Founded before 1125, it was a leper (or lazar) house supported through almsgiving by Peterborough Abbey. Leprosy was particularly prevalent at this time though such houses also provided for other categories of ill and destitute people. St Leonard’s became known as “The Spital”. [Spital was a Middle English term used to describe a hospital or its endowed land.]
It was still in existence in the 16th century and is assumed to have closed at the time of the dissolution of the monastery.
It was probably located close to the northern end of Peterborough railway station. It gave its name to St Leonard’s Street which was effectively the section of Bourges Boulevard which now runs past the station.
Associated with the hospital was a healing spring or well which was still documented in the mid 17th century.
St Leonard’s Leper Hospital – Evidence & Finds
There are a number of historical records which refer to the hospital. The first mention of it is at the death of Abbot John of Séez in 1125 when there were 13 lepers and 3 servants in the “lazar house”. The Abbey Almoner was responsible for it and started a farm around it. In 1250 the Vicar of Burgh was given the profits of its chapel and became its warden. At the dissolution there were 8 male occupants.

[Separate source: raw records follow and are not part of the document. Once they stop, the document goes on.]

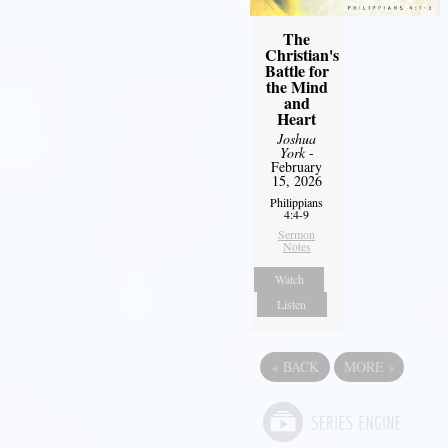
The
Christian's
Battle for
the Mind
and
Heart
Joshua
York
-
February
15, 2026
Philippians
4:4-9
Sermon
Notes
Watch
Listen
«
BACK
MORE
»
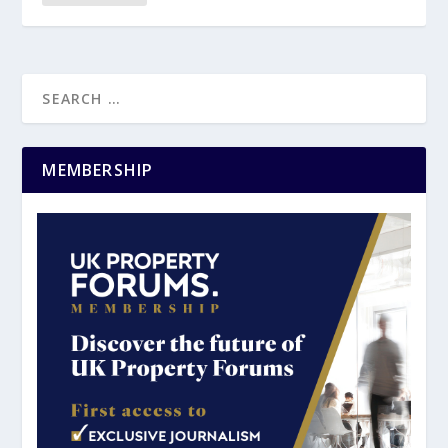
MEMBERSHIP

After the dissolution it is possible that it became the “Pest House” for Peterborough.
All traces of the building have long since vanished but archaeology has provided an opportunity to learn more about St Leonard’s. Evaluation trenches in advance of the redevelopment of the Midland Road area for housing identified the cemetery originally serving the leper hospital. A full excavation of the site was undertaken Durham University Archaeology Services in late 2014.
The excavation did not find the hospital building or any structures associated with the cemetery. It did find over 130 inhumations and it is analysis of these remains which is of great interest.

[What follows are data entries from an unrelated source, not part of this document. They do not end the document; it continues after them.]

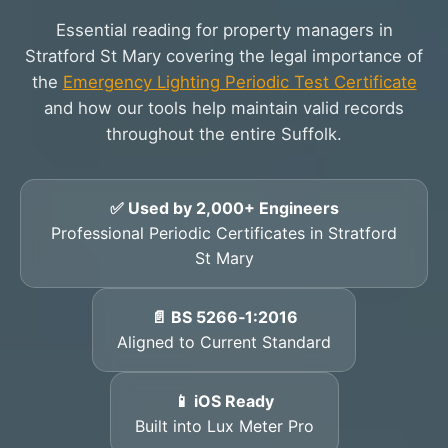
Essential reading for property managers in
Stratford St Mary covering the legal importance of
the
Emergency Lighting Periodic Test Certificate
and how our tools help maintain valid records
throughout the entire Suffolk.
✅ Used by 2,000+ Engineers
Professional Periodic Certificates in Stratford
St Mary
📄 BS 5266‑1:2016
Aligned to Current Standard
📱 iOS Ready
Built into Lux Meter Pro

There were two distinct phases of use of the cemetery. The first was from 11th to 13th century and was characterised by very orderly organisation of the graves. Phase II was from 14th to 16th century and was more haphazard.
Aside from the human remains there were few artefacts other than 58 Mesolithic flints, 50 pottery sherds (mainly 11-12th century) and 19 copper alloy lace tags (15-17th century).

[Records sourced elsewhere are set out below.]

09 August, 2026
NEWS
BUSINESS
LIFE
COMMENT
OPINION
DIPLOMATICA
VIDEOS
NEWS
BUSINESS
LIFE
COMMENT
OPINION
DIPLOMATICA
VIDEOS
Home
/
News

Summary of Analysis of the St Leonard’s Skeletons
Preservation of the skeletal remains was poor. Most skeletons were incomplete and there was substantial disarticulated material.
Number of skeletons:
Phase I 83
Phase II 47
There were only 7 non adults – 1 juvenile and 6 adolescents.
There was a bias to males though in many cases sex could not be determined:
As in analysis from other leper cemetery sites only a minority could be identified as definitely or possibly to have suffered from leprosy. This in part reflects the lag between initial signs of leprosy and the onset of changes to bones. It also helps confirm that the leper house was used to house people with a wider range of conditions.
Few long bones survived so height estimates were based on just 5 male and 1 female skeletons:
Male: 5’7″ 175cm
Female: 5’6″ 171cm
The incidence of joint disease and arthritis was low in both phases.
17 skeletons had evidence of fracture of at least one bone. 5 individuals had rib fractures.
Of the teeth examined, 11.8% exhibited signs of dental caries in Phase I, and 9.3% in Phase II. Dental abscess per tooth position was 2.5% throughout.
The skeletons are being stored at Durham University in anticipation of further research.
Where did St Leonard’s Fit?
The St Leonard’s leper house was one of 5 hospitals and asylums supported by the abbey at Peterborough in the 12th century. They were St Leonard’s and St Thomas Martyr in Peterborough, and St Giles, St John the Baptist and the Holy Sepulchre in Stamford.
The first leper hospitals were established soon after the Norman invasion – before the crusades which have sometimes been blamed for the rise in the prevalence of the disease. Research by Clay records 242 leper hospitals in England.
The cemetery would not have been for the general population of Peterborough. The main burial site until the 1790s was within the cathedral grounds.
Why is St Leonard’s Important?
St Leonard’s itself is unremarkable, but the cemetery excavated in 2014 is considered to be of national importance as so few cemeteries relating to leper hospitals have been found.
In the whole country only 800 bodies have been recovered from leper cemeteries: almost half of these burials were recovered from a single excavation at Chichester.
More Information about St Leonard’s Leper Hospital
A full report about the excavation and an analysis of the skeletons was published by York Archaeological Trust in 2017.